Спустя месяц Лёнчик достал из почтового ящика открытку, отправленную с Главпочтамта. Содержание открытки было такое, что он даже не понес ее в дом, а разорвал тут же на лестнице и выбросил в мусоропровод. Открытки потом приходили еще несколько раз, всякий раз все так же с Главпочтамта, и во всех одинаково ему обещали сделать секир-башка. Пару раз позвонили с угрозами и по телефону. Из-за шума, поднятого прессой, городская прокуратура открыла против «Памяти» уголовное дело, в один прекрасный день Лёнчик достал все из того же почтового ящика повестку с предписанием явиться на допрос. Утаить от жены визит к следователю не получилось. И неожиданным образом рассказ о том, как сходил к следователю, стал водоразделом в их отношениях. Жена слушала его, и по мере того, как рассказ его продвигался к концу, выражение ее лица становилось все более презрительным и высокомерным. «Дурак, — с интонацией этого презрительного высокомерия сказала она, когда он закончил. — Вот теперь я точно знаю, убедилась в том окончательно: дурак. Это у тебя какой шанс был себя раскрутить! Ничего не использовал, дурак. Другие на тебе имена себе делали, а ты…» Лёнчик смотрел на нее, и в нем была предельная, последняя ясность: она ему больше не жена.

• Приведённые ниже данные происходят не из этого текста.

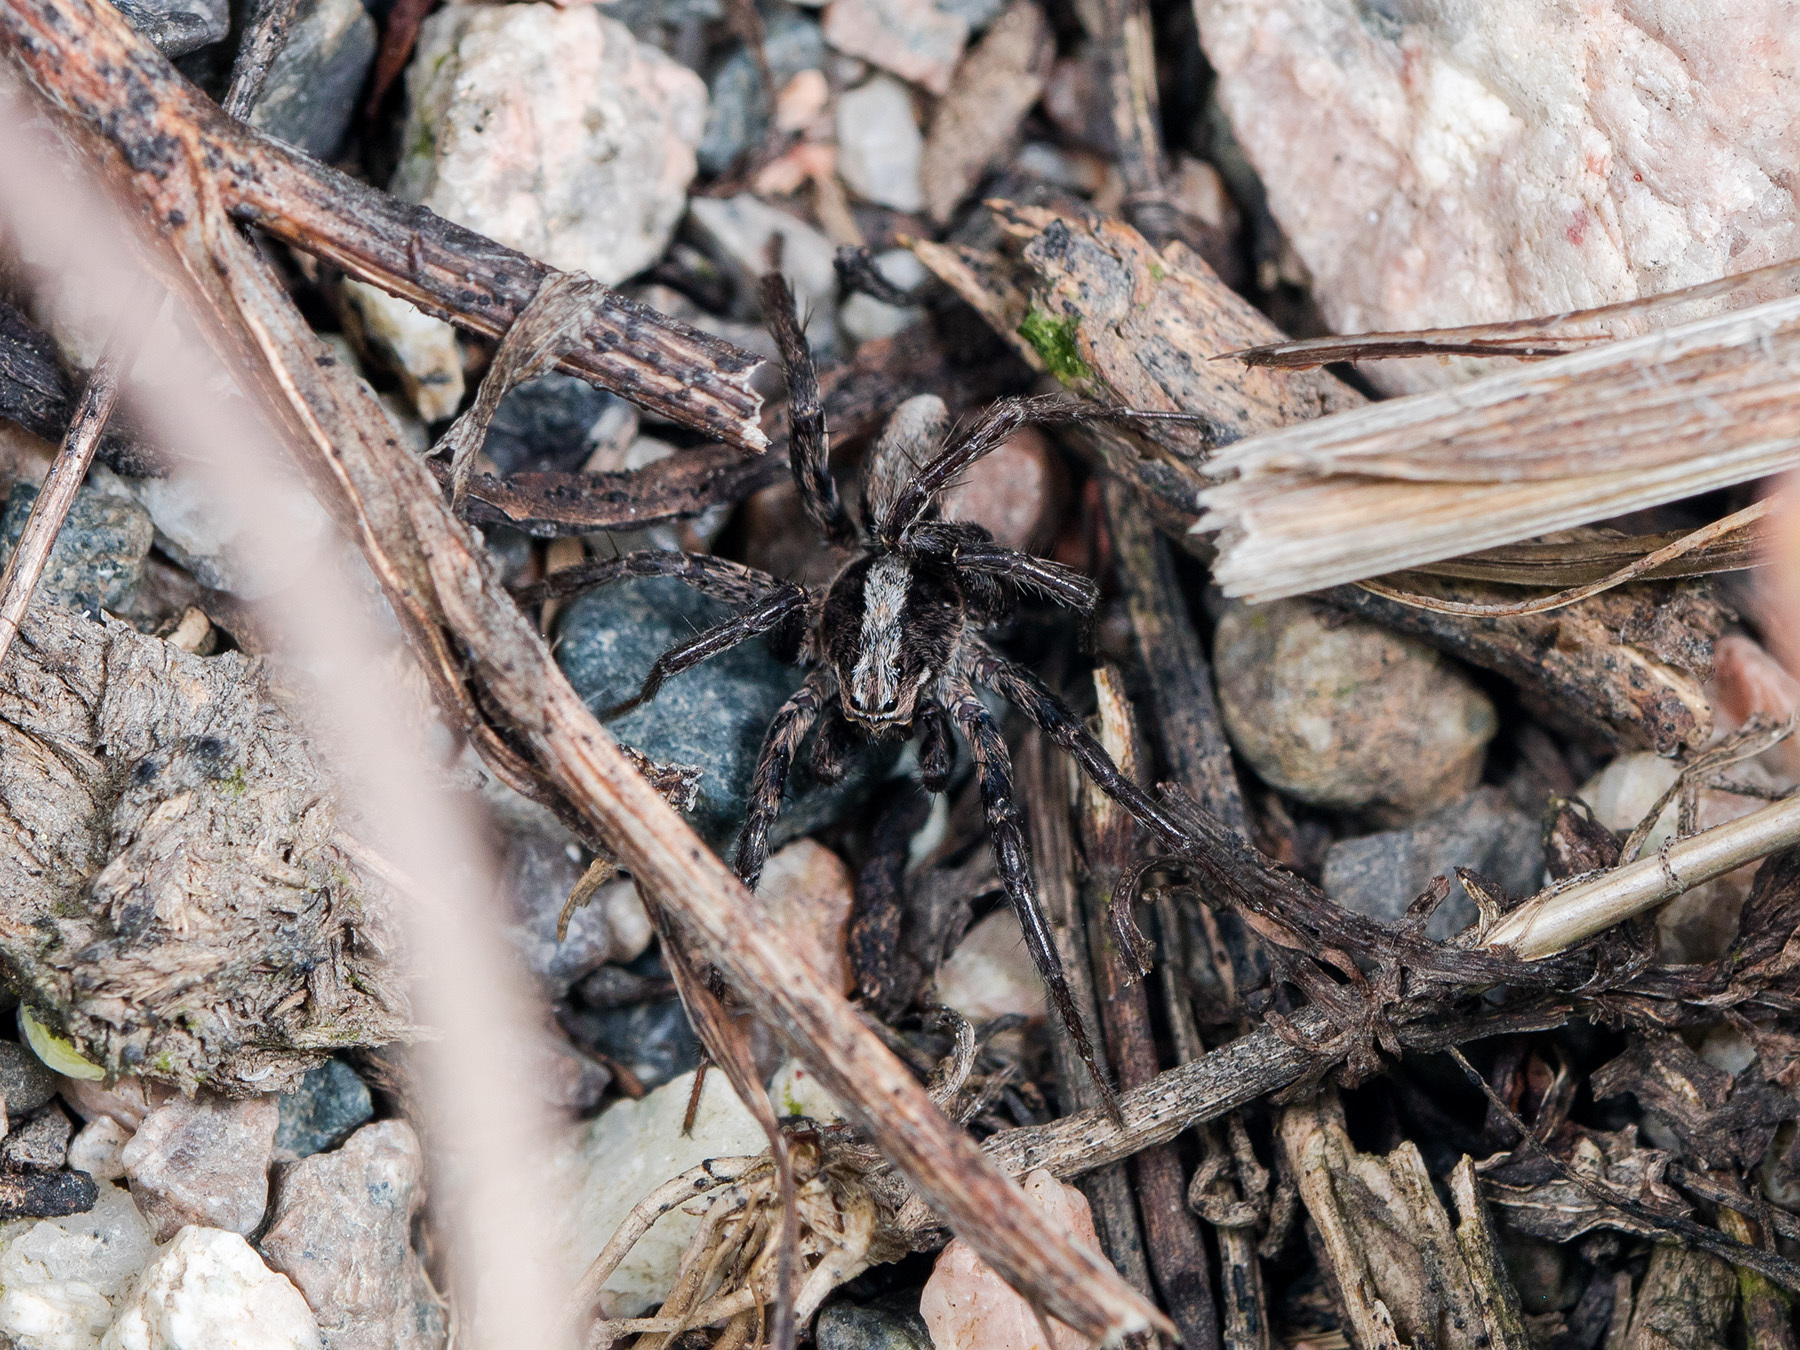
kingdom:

По результатам следствия к суду привлекли одного человека — того лысо-седоголового, что сидел в амфитеатре с мегафоном. Спустя несколько месяцев после приговора, когда отсидел в колонии уже чуть ли не половину срока, его обнаружили в раздевалке повешенным. Было это самоубийство или наказание той могущественной силы, которая использовала его в своей таинственной злой игре, за некую оплошку? Так оно и осталось загадкой. Примерно в это же время Тараскин позвонил Лёнчику с радостным известием, что нашлись деньги на издание книги о происшествии в ЦДЛ, нужно срочно писать, другие уже заряжены, пишут, через месяц — рукописи редактору на стол и в набор. «Какая книга, ты что», — изумился Лёнчик. «Ты что, не хочешь? — изумился, в свою очередь, Тараскин. — Они же тебя чуть не убили!» Его дела шли в гору, он был нарасхват, не было издательства, где бы его сейчас не издавали. «Человек в могиле, за все заплатил, какие воспоминания», — сказал Лёнчик. Тараскин возмутился. «При чем здесь „в могиле“, — заорал он в трубке. — Это борьба! За наше будущее! Наших детей! Ты от борьбы увиливаешь?»